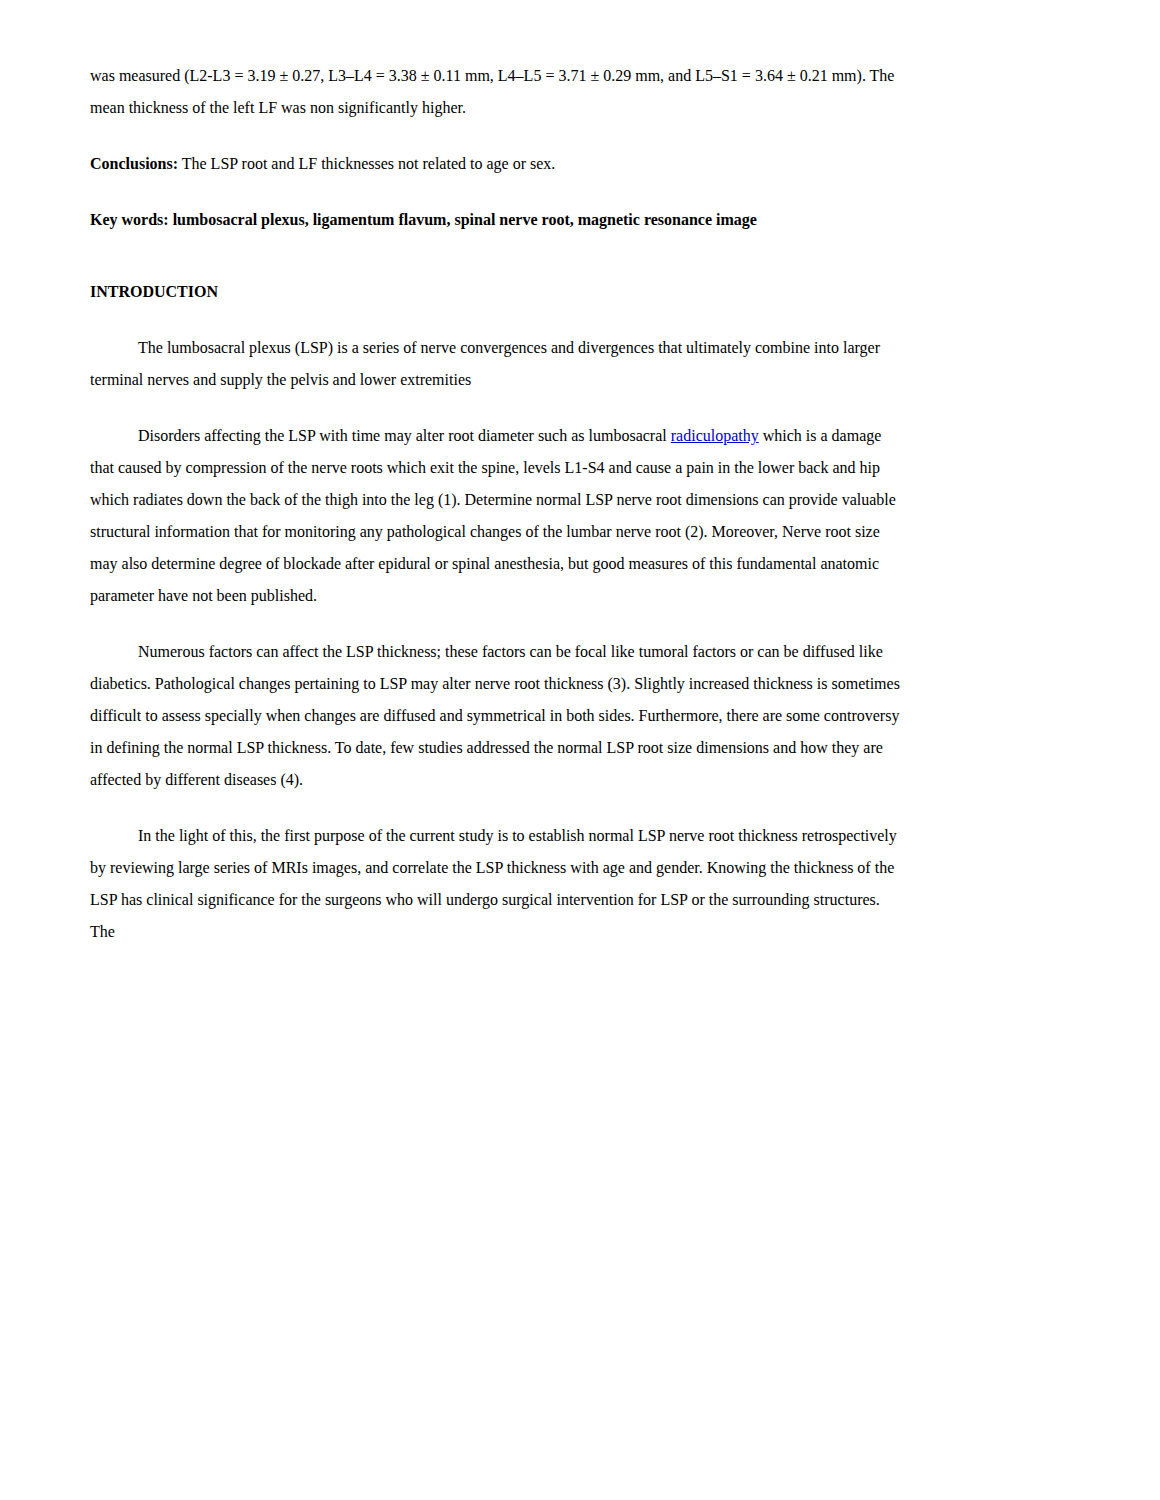was measured (L2-L3 = 3.19 ± 0.27, L3–L4 = 3.38 ± 0.11 mm, L4–L5 = 3.71 ± 0.29 mm, and L5–S1 = 3.64 ± 0.21 mm). The mean thickness of the left LF was non significantly higher.
Conclusions: The LSP root and LF thicknesses not related to age or sex.
Key words: lumbosacral plexus, ligamentum flavum, spinal nerve root, magnetic resonance image
INTRODUCTION
The lumbosacral plexus (LSP) is a series of nerve convergences and divergences that ultimately combine into larger terminal nerves and supply the pelvis and lower extremities
Disorders affecting the LSP with time may alter root diameter such as lumbosacral radiculopathy which is a damage that caused by compression of the nerve roots which exit the spine, levels L1-S4 and cause a pain in the lower back and hip which radiates down the back of the thigh into the leg (1). Determine normal LSP nerve root dimensions can provide valuable structural information that for monitoring any pathological changes of the lumbar nerve root (2). Moreover, Nerve root size may also determine degree of blockade after epidural or spinal anesthesia, but good measures of this fundamental anatomic parameter have not been published.
Numerous factors can affect the LSP thickness; these factors can be focal like tumoral factors or can be diffused like diabetics. Pathological changes pertaining to LSP may alter nerve root thickness (3). Slightly increased thickness is sometimes difficult to assess specially when changes are diffused and symmetrical in both sides. Furthermore, there are some controversy in defining the normal LSP thickness. To date, few studies addressed the normal LSP root size dimensions and how they are affected by different diseases (4).
In the light of this, the first purpose of the current study is to establish normal LSP nerve root thickness retrospectively by reviewing large series of MRIs images, and correlate the LSP thickness with age and gender. Knowing the thickness of the LSP has clinical significance for the surgeons who will undergo surgical intervention for LSP or the surrounding structures. The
********
[About this exercise]
Each line above is to be copied exactly, and the pictures are to be dropped.

[Reply to the exercise]
was measured (L2-L3 = 3.19 ± 0.27, L3–L4 = 3.38 ± 0.11 mm, L4–L5 = 3.71 ± 0.29 mm, and L5–S1 = 3.64 ± 0.21 mm). The mean thickness of the left LF was non significantly higher.
Conclusions: The LSP root and LF thicknesses not related to age or sex.
Key words: lumbosacral plexus, ligamentum flavum, spinal nerve root, magnetic resonance image
INTRODUCTION
The lumbosacral plexus (LSP) is a series of nerve convergences and divergences that ultimately combine into larger terminal nerves and supply the pelvis and lower extremities
Disorders affecting the LSP with time may alter root diameter such as lumbosacral radiculopathy which is a damage that caused by compression of the nerve roots which exit the spine, levels L1-S4 and cause a pain in the lower back and hip which radiates down the back of the thigh into the leg (1). Determine normal LSP nerve root dimensions can provide valuable structural information that for monitoring any pathological changes of the lumbar nerve root (2). Moreover, Nerve root size may also determine degree of blockade after epidural or spinal anesthesia, but good measures of this fundamental anatomic parameter have not been published.
Numerous factors can affect the LSP thickness; these factors can be focal like tumoral factors or can be diffused like diabetics. Pathological changes pertaining to LSP may alter nerve root thickness (3). Slightly increased thickness is sometimes difficult to assess specially when changes are diffused and symmetrical in both sides. Furthermore, there are some controversy in defining the normal LSP thickness. To date, few studies addressed the normal LSP root size dimensions and how they are affected by different diseases (4).
In the light of this, the first purpose of the current study is to establish normal LSP nerve root thickness retrospectively by reviewing large series of MRIs images, and correlate the LSP thickness with age and gender. Knowing the thickness of the LSP has clinical significance for the surgeons who will undergo surgical intervention for LSP or the surrounding structures. The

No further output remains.